Showing posts with label builders cafe. Show all posts
Showing posts with label builders cafe. Show all posts

Sunday, 20 November 2011

Eat: souper?

No snobbery, just good soups.


I don't understand people who bring in sandwiches to work. If you are desperately close to losing your house, or owe a lot of money to some very bad people, sure. But there is no justification for putting yourself through cheese and dry bread hell when you can pop out to a decent cafe and get something better.

That didn't always used to be possible. Some of the more secondary business parks still rely on Frank's burger van. But even his livelihood is under threat now, because of the rise of "gastro-coffee shop" (my term).

Starbucks, Costa, Cafe Nero... they all offer proper lunch now: wrapped-up sandwiches the likes of which only used to be seen in a Hampstead delhi; pastries that have left Patisserie Valerie wanting to change her name; cookies the size of plates. Oh, and bad coffee.

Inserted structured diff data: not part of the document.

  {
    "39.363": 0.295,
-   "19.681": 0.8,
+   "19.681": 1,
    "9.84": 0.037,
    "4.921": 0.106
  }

But these are expensive. Very expensive. So the  "coffee-house bistro" reared its head. Eat, Pret and Pod all offer sandwiches to rival Borough market; cakes that make Konditor & Cook squabble between themselves; even hot meals that are, if nothing else, hot. Oh, and shit coffee.

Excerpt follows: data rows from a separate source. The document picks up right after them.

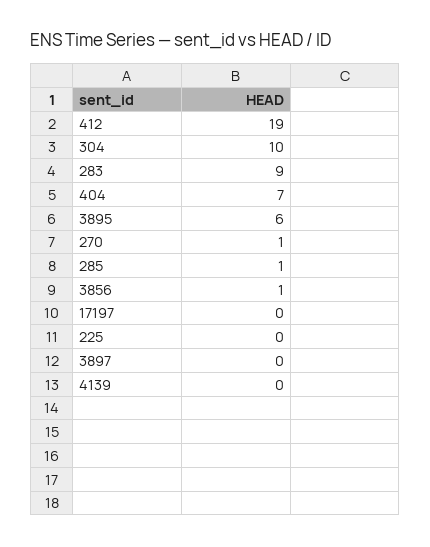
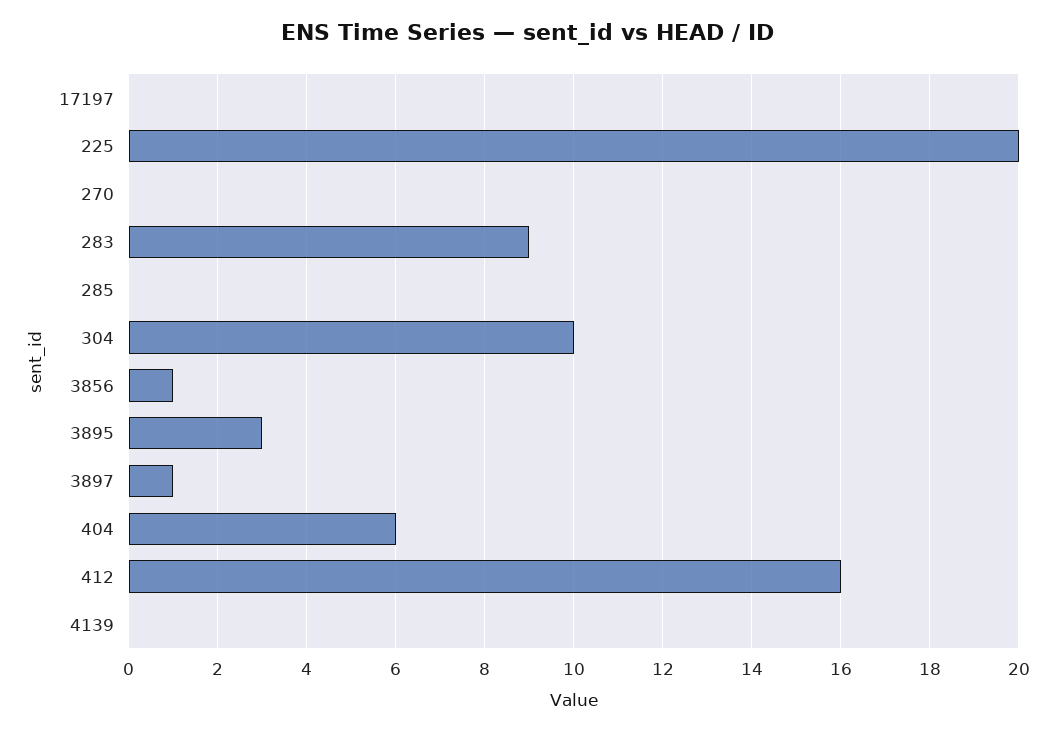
  {
-   "412": 19,
+   "412": 16,
    "304": 10,
    "283": 9,
-   "404": 7,
+   "404": 6,
-   "3895": 6,
+   "3895": 3,
-   "270": 1,
+   "270": 0,
-   "285": 1,
+   "285": 0,
    "3856": 1,
    "17197": 0,
-   "225": 0,
+   "225": 20,
-   "3897": 0,
+   "3897": 1,
    "4139": 0
  }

I used to think Eat was expensive too. Their salads are around £4.50, which is a lot for some over-cooked prawns, limp lettuce leaves and sweet chilli sauce. But then I tried the soups.

Some of them are extraordinary. They top their chicken and mushroom cream soup with flaky pastry; their sweet potato and chilli soup is like a hug in a mug; their chicken laksa spicy, sweet and fresh. They even manage to bat the classic cream of chicken out of the park. They must have a repertoire of 20 or so soups, which rotate weekly.

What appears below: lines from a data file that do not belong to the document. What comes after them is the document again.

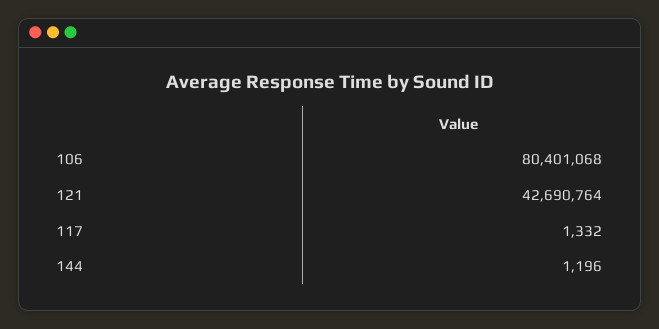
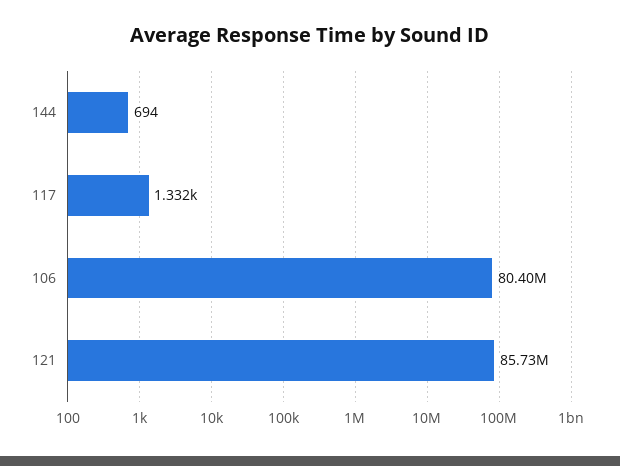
  {
    "106": 80401068,
-   "121": 42690764,
+   "121": 85730000,
    "117": 1332,
-   "144": 1196
+   "144": 694
  }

You don't expect to walk into their cold, clinical units and receive food of this quality. At my local Eat they leave the door open constantly, letting the winter wind whip right through to the back door. It's irritating, but it has a certain effect. People huddle over the their soups for warmth, which is kind of the way that's how soup should be enjoyed. Cradling the tub with fingerless gloves, enjoying the rising steam and inhaling the scent like you're in Bisto advert.

There are flaws of course. The Chicken Pot Pie pastry is impossible to eat with a spoon, it is usually served just a little too cold and the descriptions are infuriating - they serve an "Eat classic" every day.

But it's all so reasonably priced. The large, which is about a pint, is only £4.35 but the smallest is barely over £3, and for a few pence you can get a doorstop of bread to make sure that, if the small spoons didn't manage it, you'll dribble soup all down your chin.

Tuesday, 12 July 2011

Joe's cafe: not for builders

Joe’s Cafe rather under sells itself. It sounds like a builders’ cafe where the dress code is high vis jackets and paint stained trackies.

I can assure you that you would not make it through the door dressed like that – despite it being 12 foot wide. Joe’s is actually a subtle and beautiful restaurant. A book case runs through the centre, punctuated with the occasional 50-year-old bottle of wine or Vogue collection from the 80s.

The tables are spread out and the service relaxed. Money here is made slowly, in stark contrast to its Kensington clientele. We ummed and erred over the wine list, starters and mains. Even deciding between sparkling and still water took five minutes, during which our tireless waiter looked busy at the table behind us.

I started with fois gras on a mushroom wafer topped with sour cherries. This was rather hard to eat, being unstab-able and too wide to balance on the fork. So by the time it reached my mouth it was more like sour cherries, topped with fois gras and mushroom pastry shards. Still, the dish was appreciated for its sweet and sourness, even if the texture was all together too watery.

For the main I had water trout (what other kind is there?) with a French tartare sauce and a cold salmon, almost sushi-esque roll with an horseradish base. To be honest it was felt foreign on the plate, distracting me from the wonderful trout and if I hadn’t been famished would have been left well alone. However, the course was served with the first truly tolerable form of fried cauliflower I have ever tasted, and all it took was the addition of lemongrass.

As is the case in all good restaurants, my memory of the pudding is a little hazy. We had finished a bottle of wine before even choosing our food. Nonetheless my pudding choice was inspired. My raspberry baseless cheese cake was sweet and decadent, and looked a lot like a maoam, a hallucination helped by the fact that it was surrounded by cubes of raspberry jelly. The rubber texture juxtaposed the maoam nicely, and bizarrely added a drier flavour to the very sweet dish.

And so we enjoyed a final bottle of wine after the meal, staring through the missing wall that Joe’s calls a door, at the torrential rain we had to head into. The food is nothing special here, but there is an honesty to it; a kind of aspiring decadence that it never quite lives up to. But in the quiet and welcoming room and with a hearty wine from the Alsace inside you, you’ll never want to leave.